Instability in Afghanistan will always have a negative impact on Pakistan. The KPK province has especially been bearing the brunt of conflict in Afghanistan since the invasion of the landlocked state by the former USSR. Ever since the US led occupation, every terror attack in Afghanistan has been mirrored in Pakistan. Daesh through its Khorasan chapter has claimed a grenade attack on a local TV station ARY in Islamabad on January 13, 2016.

And this is a major flaw of the ‘National’ Action Plan; it fails to take into account of the cross border elements of militancy. Terrorism or militancy whatever it is called has become a regional issue as well as a global one. India too has been inflicted with militant violence which it often blames on transnational linkages as do Pakistan and Afghanistan. The only point relating to a foreign entity in NAP is the 19th one calling for repatriation of Afghan refugees which would be just throwing innocents into the fire unless the situation in Afghanistan is not resolved.

It is time for a Regional Action Plan.

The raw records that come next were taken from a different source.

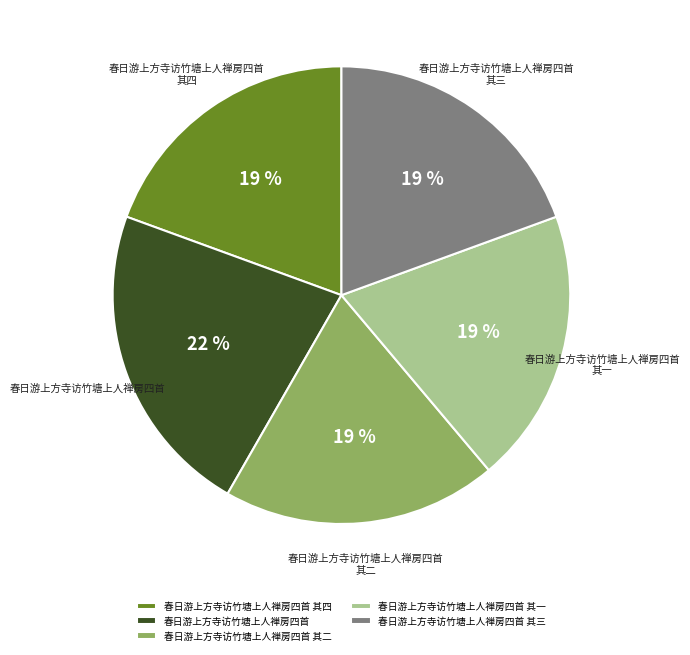

Which slice is the largest?

春日游上方寺访竹塘上人禅房四首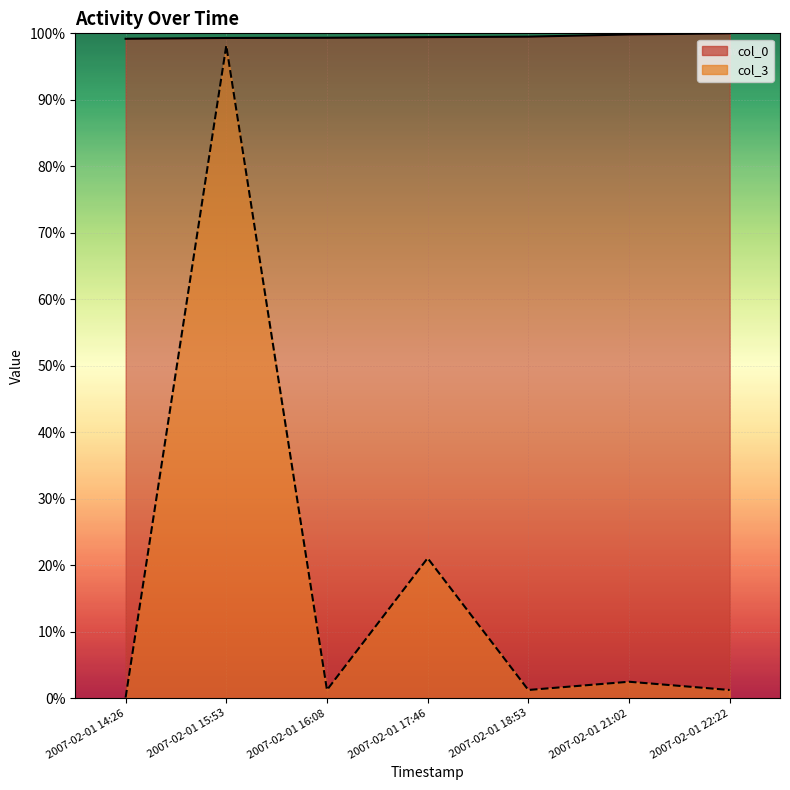

Where is the first local minimum for col_3?

2007-02-01 16:08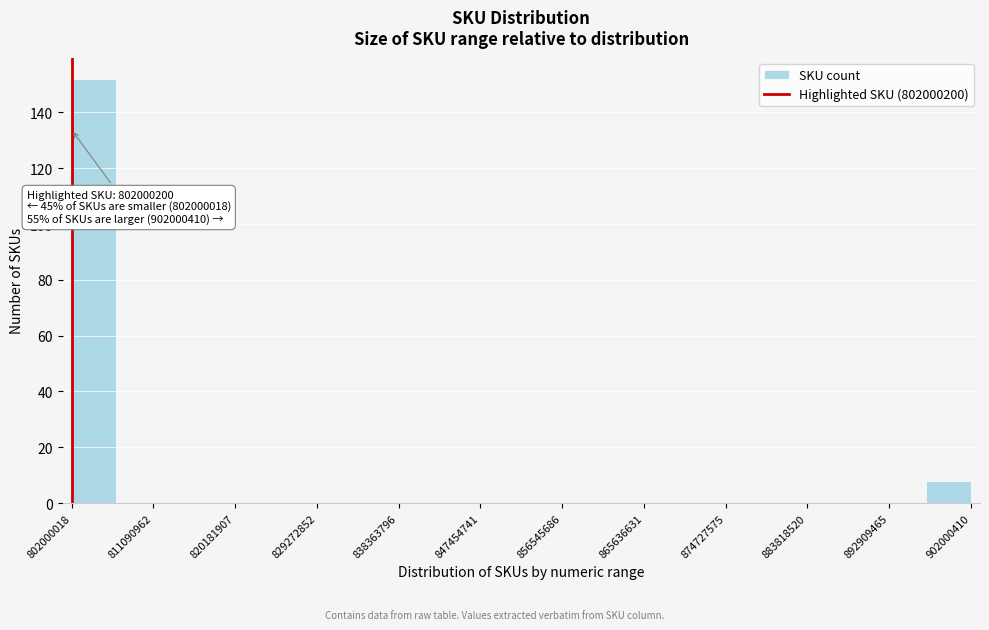

Which range on the x-axis has the tallest bar?

802000000 to 807000000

If Pakistan is to be free from the scourge of terror it is imperative for its vicinity to be terror free also. Pakistan and Afghanistan are embroiled in a war against the same enemy. The foe of Pakistan is the foe of Afghanistan and vice versa. It is essential for both nations to combine their efforts and cultivate security interdependence between them.

In case of such an alliance, Smart Defence is the way out for both Afghanistan and Pakistan. Smart Defence is a cooperative way of thinking, advocated by NATO about generating the modern defence capabilities that allied countries need for the future. In this concept, allies are encouraged to work together to develop, acquire, operate and maintain military capabilities to undertake the core tasks stipulated by the alliance.

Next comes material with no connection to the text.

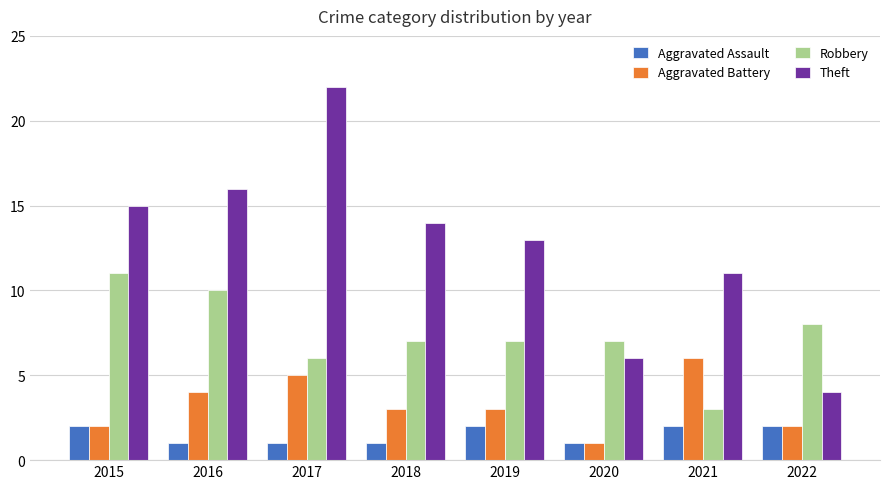

Which series has the largest total across all categories?

Theft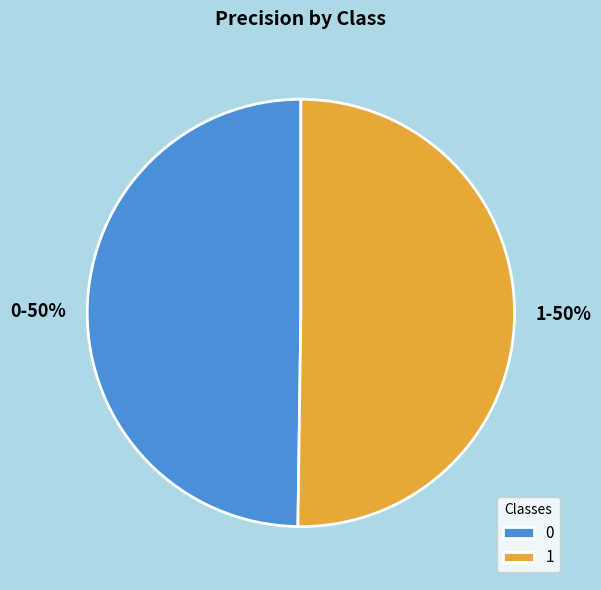

What percentage is the 0 slice, to the nearest percent?

50%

The Afghan National Army (ANA) suffers greatly in infrastructure and capabilities. The most primary is the lack of air support as the ANA doesn’t have fighter aircraft and has a miniscule number of attack helicopters. Pakistan could help by providing air support in a coordinated manner and even donate phased out A-5 and F-7PG fighters for Kabul to utilize. Joint operations along the border would help defeat the mutual enemies of both states as well as help in cultivating a joint border control mechanism.

However to reach such an end, it is essential to build a firm and lasting relationship with Kabul. There are needs for compromise on both sides as well as the application of strategic patience. Any unilateral act by any side like airstrikes on the other’s territory could snowball into a more dangerous phenomenon than the current one pushing doves into the arms of hawks. Major Pakistani players need to initiate this process by delivering on both NAP as well as start working on a regional version in order to prevent another Charsadda style attack.